International conference on agrobiodiversity: sharing best practice in nature-based solutions from forest and farm producer organisation
Agrobiodiversity is essential for future food security in a world where climate change increasingly threatens single crop systems. Smallholder forest and farm producers’ organisations (FFPOs) and Indigenous Peoples and local communites groups are the custodians of much more sophisticated and diverse farming systems on which that food security can be built.
To allow peer-to-peer exchange between these groups about how to advance agrobiodiversity, IIED worked with Li-Bird and the government of Nepal, together with FAO, IUCN and Agricord (partners of the Forest and Farm Facility – FFF) to facilitate an international agrobiodiversity conference held in Pokhara, Nepal from 9-12 April 2024. The conference brought together 180 in-person participants from 32 countries, and as many as 1,200-plus online participants – including many representatives of FFPOs and Indigenous Peoples and local communites groups from both national, regional and global organisations.
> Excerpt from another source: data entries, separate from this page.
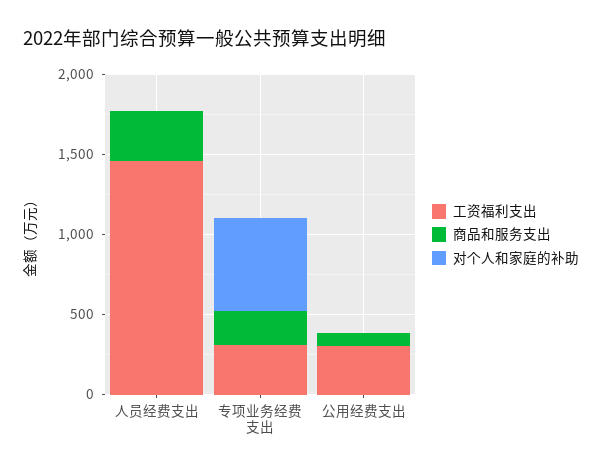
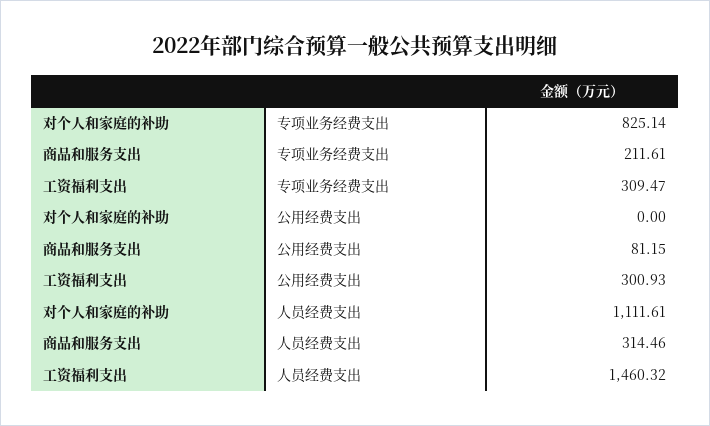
对个人和家庭的补助, 人员经费支出: 0 -> 1111.61
对个人和家庭的补助, 专项业务经费支出: 600 -> 825.14

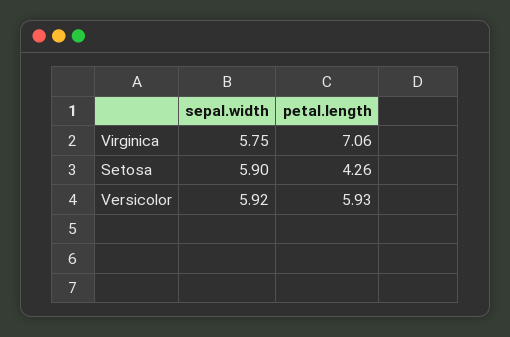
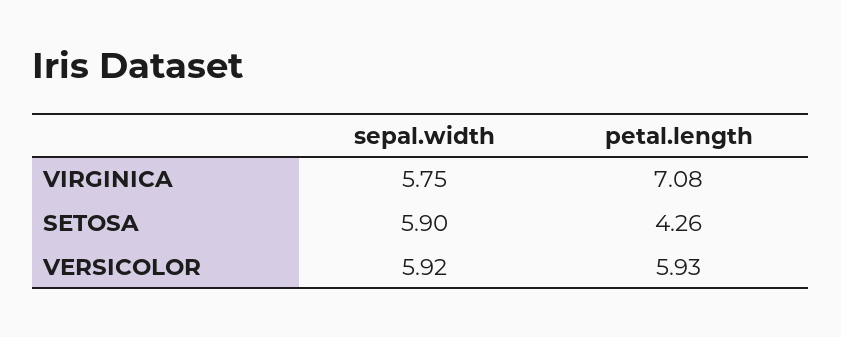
petal.length, Virginica: 7.06 -> 7.08

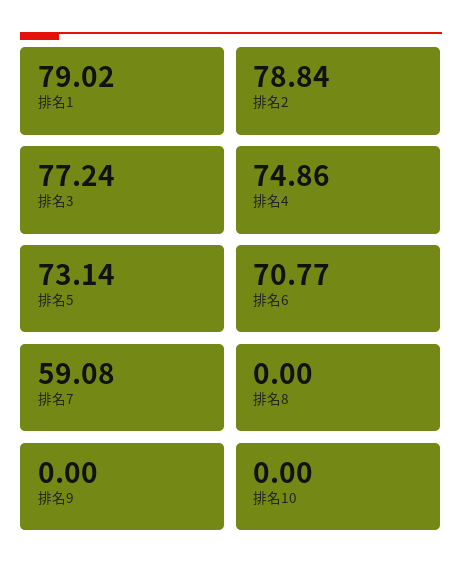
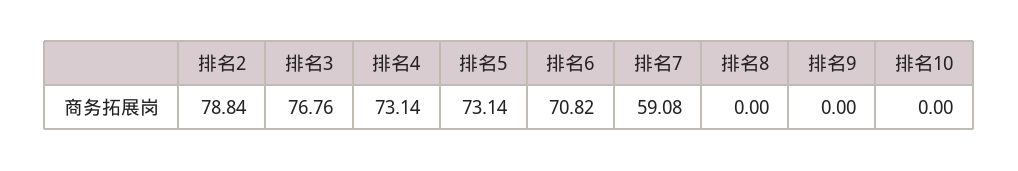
排名1: 79.02 -> none
排名3: 77.24 -> 76.76
排名4: 74.86 -> 73.14
排名6: 70.77 -> 70.82

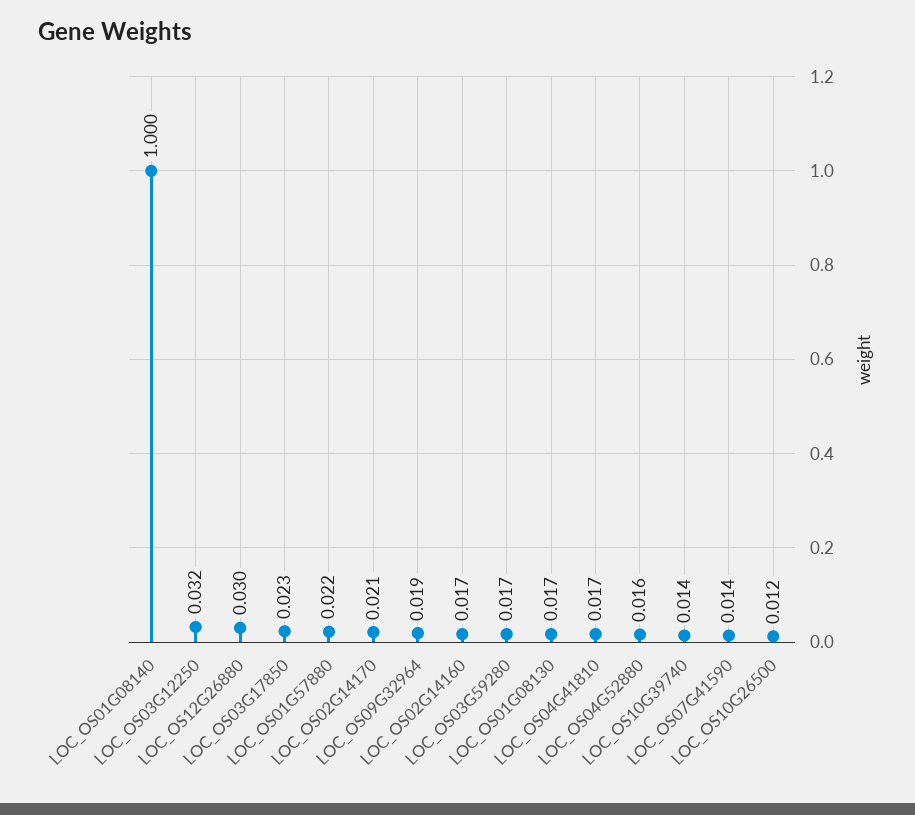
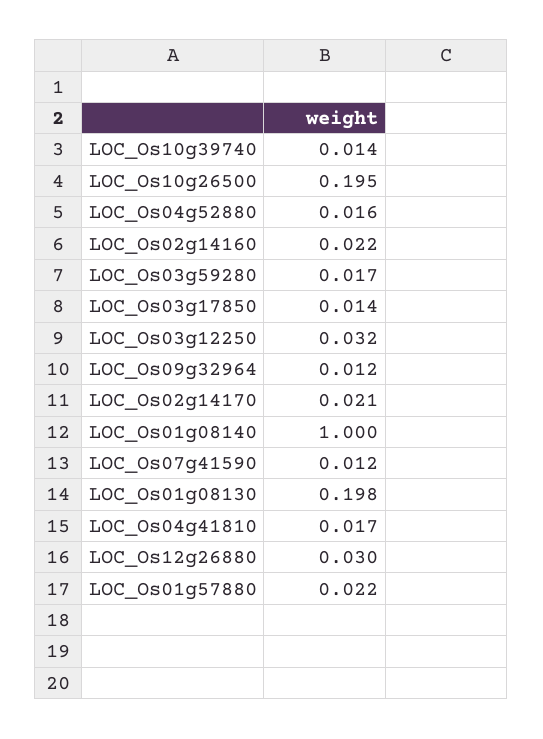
LOC_OS03G17850: 0.023 -> 0.014
LOC_OS09G32964: 0.019 -> 0.012
LOC_OS02G14160: 0.017 -> 0.022
LOC_OS01G08130: 0.017 -> 0.198
LOC_OS07G41590: 0.014 -> 0.012
LOC_OS10G26500: 0.012 -> 0.195

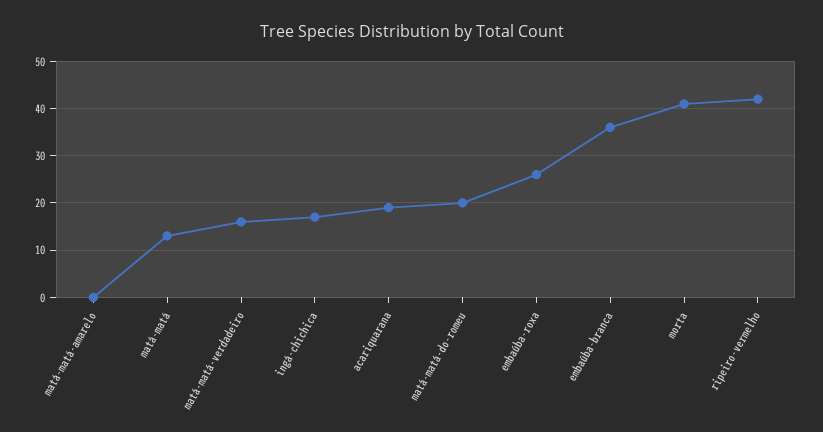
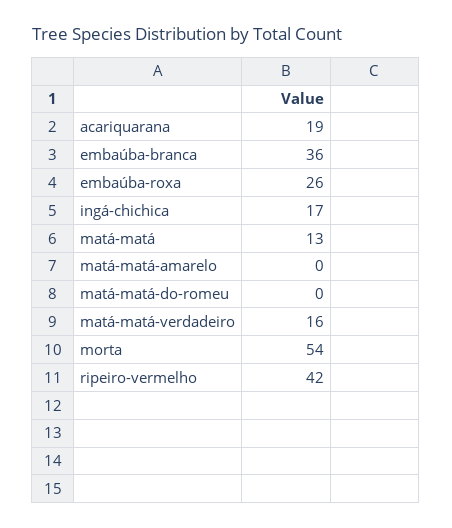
matá-matá-do-romeu: 20 -> 0
morta: 40 -> 54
The conference involved a share fare and four field visits to allow peer-to-peer learning and exchange.
Technical sessions involved presentations, panel question and answer sessions and working groups covering:
- What agrobiodiversity is and why it matters
- How policies shape agroecology approaches that help to protect and manage agrobiodiversity for better or worse
- Traditional knowledge of agroforestry systems and knowledge exchange practices that maintain agrobiodiversity
- Seed and farm management techniques and innovations to sustain agrobiodiversity
- Enterprise innovations that encourage diversification in what is planted, and
- Nature finance – mechanisms that improve flows to FFPOs and Indigenous Peoples and local communites.
This report summarises the conference and also presents a call to action for decision makers including the need to do better than get 0.3% (circa US$ 2 billion) of international climate and nature finance to FFPOs and Indigenous Peoples and local community groups when smallholders themselves are annually having to invest $368 billion in necessary climate adaptation.